Archbishop of Canterbury Dr. Rowan Williams, the spiritual leader of the global Anglican Communion, addressed the General Convention on Thursday, cautioning against making decisions that could "push us further apart."
But on Friday, some Episcopal leaders pondered whether "sacrificing" gays and lesbians is worth securing unity with the rest of the global communion.
"Will we continue to sacrifice a portion of God's people for a false sense of security with those who don't want to be with us?" the Rev. Liz Zavanov of Hawaii posed, as reported by the denomination's news service.
The majority of Episcopalians who were randomly selected to speak on the resolution rejected B033. Few asked to preserve the resolution.
With relationships with the rest of the Anglican Communion still fragile, the Rev. Dan Martins of Northern Indiana said keeping B033 intact is necessary.
The Rev. Charles Holt of Central Florida argued, "We are damaging the body of Christ by insisting on our own way. This is not a faithful witness of the Gospel."
The few speaking in support of B033 may be reflective of the smaller number of conservative Episcopalians present at this year's General Convention.
According to the Rev. J. Philip Ashey, Chief Operation Officer of the conservative American Anglican Council, says the number of orthodox "willing to stand against the tide of TEC's agenda is vastly reduced from previous conventions."
"With such a numerically diminished opposition, TEC leaders have a free hand to draft and pass virtually any legislation they like," Ashey said, reporting from the convention in Anaheim, Calif.
In addition to resolutions asking for the repeal of B033, the General Convention is considering proposals that would allow blessings of gay and lesbian unions in states where same-sex marriage or civil unions are legal.
Those in favor of blessing same-sex unions argued on Wednesday that it's a matter of simple justice and equality.

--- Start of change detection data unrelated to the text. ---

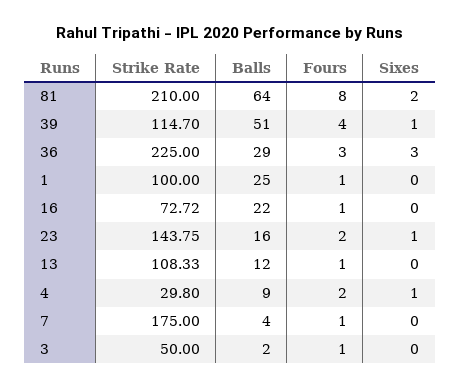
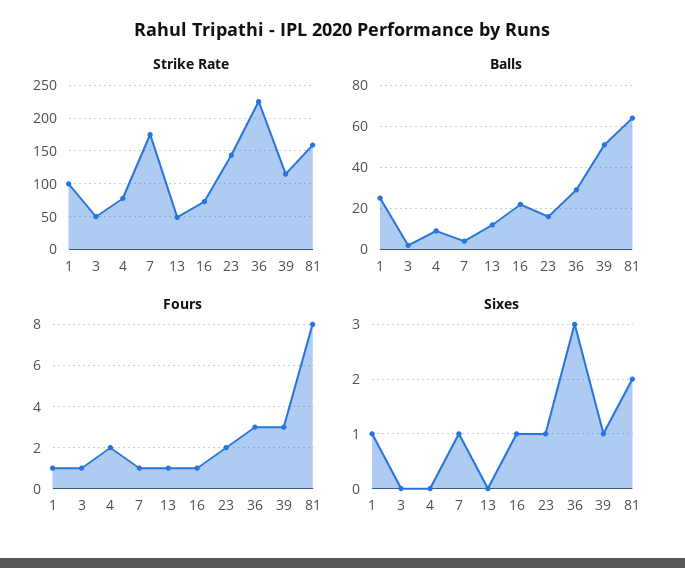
  {
    "Strike Rate": {
-     "81": 210,
+     "81": 160,
      "39": 114.7,
      "36": 225,
      "1": 100,
      "16": 72.72,
      "23": 143.75,
-     "13": 108.33,
+     "13": 50,
-     "4": 29.8,
+     "4": 80,
      "7": 175,
      "3": 50
    },
    "Balls": {
      "81": 64,
      "39": 51,
      "36": 29,
      "1": 25,
      "16": 22,
      "23": 16,
      "13": 12,
      "4": 9,
      "7": 4,
      "3": 2
    },
    "Fours": {
      "81": 8,
-     "39": 4,
+     "39": 3,
      "36": 3,
      "1": 1,
      "16": 1,
      "23": 2,
      "13": 1,
      "4": 2,
      "7": 1,
      "3": 1
    },
    "Sixes": {
      "81": 2,
      "39": 1,
      "36": 3,
-     "1": 0,
+     "1": 1,
-     "16": 0,
+     "16": 1,
      "23": 1,
      "13": 0,
-     "4": 1,
+     "4": 0,
-     "7": 0,
+     "7": 1,
      "3": 0
    }
  }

But others said it's not that simple.
If it were a matter of simple justice, it would be a "no-brainer," Sue Carmichael, a deputy of the committee on Social and Urban Affairs – which is considering the resolution – said.
"I just can't discount the Bible," she added, noting the struggle that many Episcopalians have with passages in the Bible that oppose homosexuality, as reported by the Episcopal News Service.
The General Convention opened on Wednesday and will conclude July 17.